Einführend muss man bezüglich des Tourismusverbandes wissen, dass alle Unternehmer, egal ob sich ein Tourist zu ihnen verirrt oder nicht, gezwungen sind, diese Beiträge abhängig von ihren Umsatzzahlen zu begleichen. Mittlerweile hat der Tourismusverband Leoben, dank des langjährigen Finanzreferenten Komm.Rat Josef Puntinger, ein hübsches Sümmchen angespart. Diese Gelder sollen auch wieder in die Wirtschaft fließen, da die Wirtschaftstreibenden diese Beiträge auch aufgebracht haben.
Nachdem der 1.Versuch einer Konstituierung des Vorstandes misslungen war, versammelte sich eine Gruppe des Tourismusverbandes, um eine einstimmige Wahl zu ermöglichen. Das Hauptthema dieser Gesprächsrunde war die Besetzung des Stellvertreters des Vorsitzenden Michael Leypold.

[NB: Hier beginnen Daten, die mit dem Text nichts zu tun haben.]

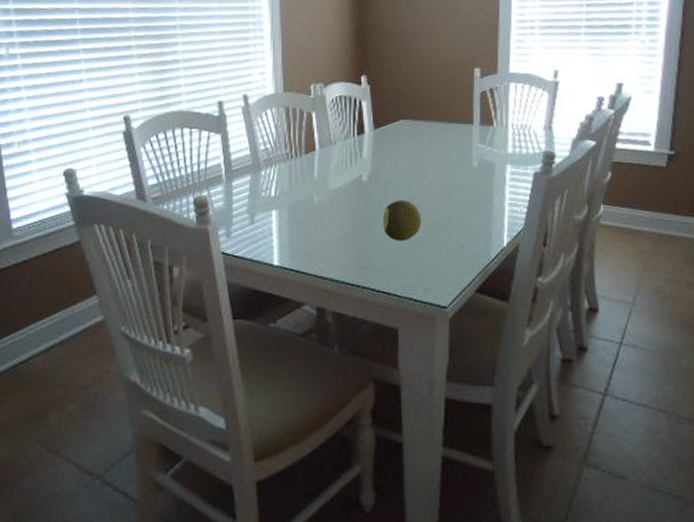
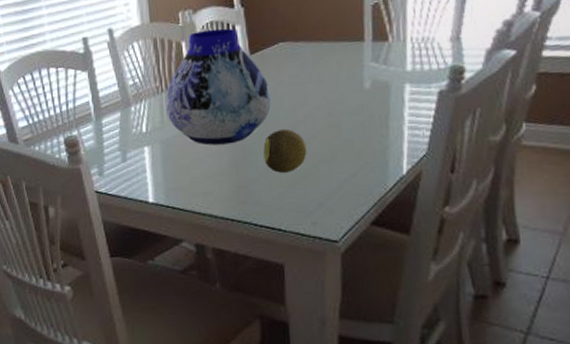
vase: none [294,103,392,212] -> present [165,28,272,145]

Einhellig kam man zur Überzeugung, dass mit Erhard Skupa ein erfahrener und in dieser Branche schon lange tätiger Fachmann vorgeschlagen werden sollte. Auch der neu in die Kommission gewählte Direktor desAsia Spa Harald Mölg versprach seine Unterstützung. Michael Leypold versicherte, diesen Vorschlag, mit ihm an der Spitze, Skupa als Stellvertreter und Dr.Prasthofer Horst als Finanzreferenten, einzubringen.
Gesagt und …nichts. In der Folge, genauer gesagt in drei Tagen, änderte sich alles. Die Paradesozialisten der Stadtgemeinde demonstrierten eindrucksvoll ihre seit jeher praktizierte Machtpolitik macchiavellischerPrägung. nach massiver Druckausübung, selbstverständlich typisch rot , wurde Harald Mölg als Stellvertreter vorgeschlagen. Andere wurden als Wendehälse denunziert, weil sie zur Überzeugung gelangt sind, dass Erhard Skupa mit seiner touristischen Erfahrung ein Topstellvertreter sei. Weiteren „Problemkindern“ droht Rot, ihre Lokalität einfach nicht mehr zu besuchen. Mölg selbst, natürlich schwerst „überrascht“ ob des im Vorhinein inszenierten Werdegangs dieser Sitzung, vollzog eine erfolgreiche 180-Grad-Drehung (Standardsituation im roten Leoben) und stellte sich als Stellvertreter zur Wahl

Bedingt durch die Nibelungentreue der Kommissionsmitglieder wurde Michael Leypold mit einer Stimmenthaltung eindeutig zum Vorsitzenden gewählt. Nach seiner Wahl brachte er nicht den ausgemachten Vorschlag zur Abstimmung sondern hüllte sich in Schweigen und erwirkte auf diese Weise eine Vertragsverlängerung als eine der vielen Marionetten der Stadtgemeinde.
Soviel zählt das gegebene Wort in unserer Stadt.

Vielleicht wäre es angesichts dieser Geschehnisse (und dies ist nur das aktuellste Beispiel) besser, sich der Stadtgemeinde unisono zu unterwerfen und das seitens der Sozialisten ungeliebte Problem der demokratischen Vielseitigkeit somit zu beheben.

König Matze !, liebevoll „Il Principe“ genannt, regiert auf Lebenszeit, dessen Hofnarren aus der zweiten Reihe intrigieren nun ohne Gegner und das Volk jauchzt und tanzt zu Strauss` berühmten Klängen „Leoben, so rot, so rot, so rot“.